Exercise materials:
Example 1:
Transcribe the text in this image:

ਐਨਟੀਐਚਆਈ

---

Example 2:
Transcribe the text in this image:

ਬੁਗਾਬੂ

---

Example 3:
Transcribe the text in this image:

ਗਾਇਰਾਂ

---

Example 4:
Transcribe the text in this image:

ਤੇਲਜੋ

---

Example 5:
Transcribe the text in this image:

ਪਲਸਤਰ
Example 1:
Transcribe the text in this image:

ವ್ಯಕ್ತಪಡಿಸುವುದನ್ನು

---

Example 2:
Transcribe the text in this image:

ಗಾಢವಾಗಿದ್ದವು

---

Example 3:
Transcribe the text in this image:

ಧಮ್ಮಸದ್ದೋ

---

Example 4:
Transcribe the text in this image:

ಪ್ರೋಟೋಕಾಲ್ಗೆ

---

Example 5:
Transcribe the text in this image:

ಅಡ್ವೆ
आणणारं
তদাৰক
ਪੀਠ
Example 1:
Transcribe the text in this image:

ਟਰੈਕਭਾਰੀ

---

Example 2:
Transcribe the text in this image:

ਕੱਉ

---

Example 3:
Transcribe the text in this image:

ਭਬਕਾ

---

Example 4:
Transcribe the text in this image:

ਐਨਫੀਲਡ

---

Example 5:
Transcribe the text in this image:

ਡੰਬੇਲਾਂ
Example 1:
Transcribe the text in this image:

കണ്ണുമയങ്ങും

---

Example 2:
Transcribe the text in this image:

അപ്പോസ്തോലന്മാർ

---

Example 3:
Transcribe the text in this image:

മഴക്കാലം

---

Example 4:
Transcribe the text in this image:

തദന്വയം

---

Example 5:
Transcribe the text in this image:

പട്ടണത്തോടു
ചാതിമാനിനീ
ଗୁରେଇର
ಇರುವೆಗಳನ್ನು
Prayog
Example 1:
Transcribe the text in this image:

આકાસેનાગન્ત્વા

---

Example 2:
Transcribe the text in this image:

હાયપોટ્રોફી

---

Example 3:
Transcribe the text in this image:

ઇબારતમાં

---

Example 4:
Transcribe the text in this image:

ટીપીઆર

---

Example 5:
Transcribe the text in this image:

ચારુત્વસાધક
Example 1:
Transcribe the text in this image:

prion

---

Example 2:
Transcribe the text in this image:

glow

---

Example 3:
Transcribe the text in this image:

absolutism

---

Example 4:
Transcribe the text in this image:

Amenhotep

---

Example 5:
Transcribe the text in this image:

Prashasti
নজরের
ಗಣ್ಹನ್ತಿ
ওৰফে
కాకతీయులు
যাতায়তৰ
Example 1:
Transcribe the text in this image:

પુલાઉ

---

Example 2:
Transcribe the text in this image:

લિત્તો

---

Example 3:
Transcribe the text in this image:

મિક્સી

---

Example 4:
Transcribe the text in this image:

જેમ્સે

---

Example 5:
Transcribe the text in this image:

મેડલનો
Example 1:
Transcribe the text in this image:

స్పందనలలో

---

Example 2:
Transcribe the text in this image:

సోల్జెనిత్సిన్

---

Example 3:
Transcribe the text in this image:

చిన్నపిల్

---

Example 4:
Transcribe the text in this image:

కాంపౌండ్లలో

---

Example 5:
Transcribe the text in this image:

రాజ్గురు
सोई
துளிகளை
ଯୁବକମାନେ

What you need to do: All of the data above should be duplicated exactly.

Your response:
Example 1:
Transcribe the text in this image:

ਐਨਟੀਐਚਆਈ

---

Example 2:
Transcribe the text in this image:

ਬੁਗਾਬੂ

---

Example 3:
Transcribe the text in this image:

ਗਾਇਰਾਂ

---

Example 4:
Transcribe the text in this image:

ਤੇਲਜੋ

---

Example 5:
Transcribe the text in this image:

ਪਲਸਤਰ
Example 1:
Transcribe the text in this image:

ವ್ಯಕ್ತಪಡಿಸುವುದನ್ನು

---

Example 2:
Transcribe the text in this image:

ಗಾಢವಾಗಿದ್ದವು

---

Example 3:
Transcribe the text in this image:

ಧಮ್ಮಸದ್ದೋ

---

Example 4:
Transcribe the text in this image:

ಪ್ರೋಟೋಕಾಲ್ಗೆ

---

Example 5:
Transcribe the text in this image:

ಅಡ್ವೆ
आणणारं
তদাৰক
ਪੀਠ
Example 1:
Transcribe the text in this image:

ਟਰੈਕਭਾਰੀ

---

Example 2:
Transcribe the text in this image:

ਕੱਉ

---

Example 3:
Transcribe the text in this image:

ਭਬਕਾ

---

Example 4:
Transcribe the text in this image:

ਐਨਫੀਲਡ

---

Example 5:
Transcribe the text in this image:

ਡੰਬੇਲਾਂ
Example 1:
Transcribe the text in this image:

കണ്ണുമയങ്ങും

---

Example 2:
Transcribe the text in this image:

അപ്പോസ്തോലന്മാർ

---

Example 3:
Transcribe the text in this image:

മഴക്കാലം

---

Example 4:
Transcribe the text in this image:

തദന്വയം

---

Example 5:
Transcribe the text in this image:

പട്ടണത്തോടു
ചാതിമാനിനീ
ଗୁରେଇର
ಇರುವೆಗಳನ್ನು
Prayog
Example 1:
Transcribe the text in this image:

આકાસેનાગન્ત્વા

---

Example 2:
Transcribe the text in this image:

હાયપોટ્રોફી

---

Example 3:
Transcribe the text in this image:

ઇબારતમાં

---

Example 4:
Transcribe the text in this image:

ટીપીઆર

---

Example 5:
Transcribe the text in this image:

ચારુત્વસાધક
Example 1:
Transcribe the text in this image:

prion

---

Example 2:
Transcribe the text in this image:

glow

---

Example 3:
Transcribe the text in this image:

absolutism

---

Example 4:
Transcribe the text in this image:

Amenhotep

---

Example 5:
Transcribe the text in this image:

Prashasti
নজরের
ಗಣ್ಹನ್ತಿ
ওৰফে
కాకతీయులు
যাতায়তৰ
Example 1:
Transcribe the text in this image:

પુલાઉ

---

Example 2:
Transcribe the text in this image:

લિત્તો

---

Example 3:
Transcribe the text in this image:

મિક્સી

---

Example 4:
Transcribe the text in this image:

જેમ્સે

---

Example 5:
Transcribe the text in this image:

મેડલનો
Example 1:
Transcribe the text in this image:

స్పందనలలో

---

Example 2:
Transcribe the text in this image:

సోల్జెనిత్సిన్

---

Example 3:
Transcribe the text in this image:

చిన్నపిల్

---

Example 4:
Transcribe the text in this image:

కాంపౌండ్లలో

---

Example 5:
Transcribe the text in this image:

రాజ్గురు
सोई
துளிகளை
ଯୁବକମାନେ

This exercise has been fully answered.